En cette période pascale, comme chaque année, de gigantesques bouchons se forment aux entrées du tunnel routier du Saint-Gothard; dans la vallée de la Reuss avant les Fêtes, dans la Léventine au retour. C’est que les milliers d’automobilistes venus des pays septentrionaux et du nord de la Suisse, roulant sur deux pistes autoroutières jusqu’au goulet, doivent soudain s’encolonner sur une seule voie pour passer le tunnel; de même en sens inverse. C’est évidemment peu pratique! Les périodes de vacances ne sont pas les seules où le passage du Saint-Gothard est une épreuve de patience. Rentrant naguère du Tessin alors que les cols étaient encore enneigés (c’était avant que des travaux ou un accident ferroviaire ne limitent le trafic), j’avais soigneusement choisi mon jour et mon heure pour me présenter au portail d’Airolo: un banal mardi vers 10 heures du matin; et j’ai dû poireauter une demi-heure.
##########
→ **Série de consignes**:
A. Relevez tous les noms propres de lieux cités dans l'extrait sur le tunnel du Saint-Gothard, sans répéter ceux qui reviennent.
B. Rédigez la suite de l'extrait sur le tunnel du Saint-Gothard en quelques phrases, à partir de sa dernière phrase.
Les données ci-dessous proviennent d'une autre source que l'extrait.

→ **Données fournies**:
##########
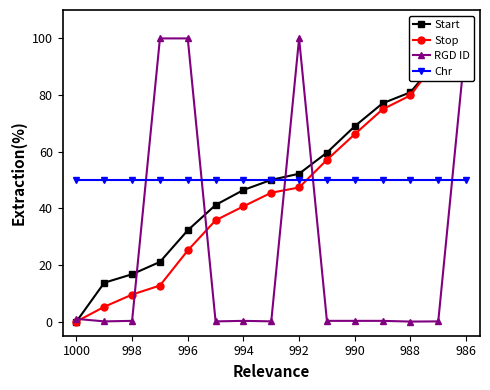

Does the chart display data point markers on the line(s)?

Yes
##########
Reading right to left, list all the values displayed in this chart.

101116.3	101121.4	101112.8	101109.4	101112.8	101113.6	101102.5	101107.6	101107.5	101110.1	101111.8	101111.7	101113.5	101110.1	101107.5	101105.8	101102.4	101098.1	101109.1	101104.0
##########
→ **Réponses rédigées**:
A. Saint-Gothard, Reuss (vallée de la Reuss), Léventine, Suisse, Tessin, Airolo

B.
Il en est ainsi parce que le comité de «l’initiative des Alpes», le 20 février 1994, a réussi à inscrire dans la Constitution fédérale un article 84 qui interdit de développer les routes de transit. Il s’agissait, à ses yeux, de protéger les régions alpines contre l’envahissement des moteurs, particulièrement celui des poids lourds. Cela fait donc trente ans que cette mesure d’auto-mutilation crée des difficultés. Le TCS, par son initiative «Avanti», et les Chambres, par leur contre-projet qui a entraîné le retrait de l’initiative, ont tenté de modifier la loi fondamentale; en vain, car le contre-projet a été rejeté en février 2004. On célèbre donc cette année le double anniversaire rond de verdicts populaires bloquant le flux des véhicules.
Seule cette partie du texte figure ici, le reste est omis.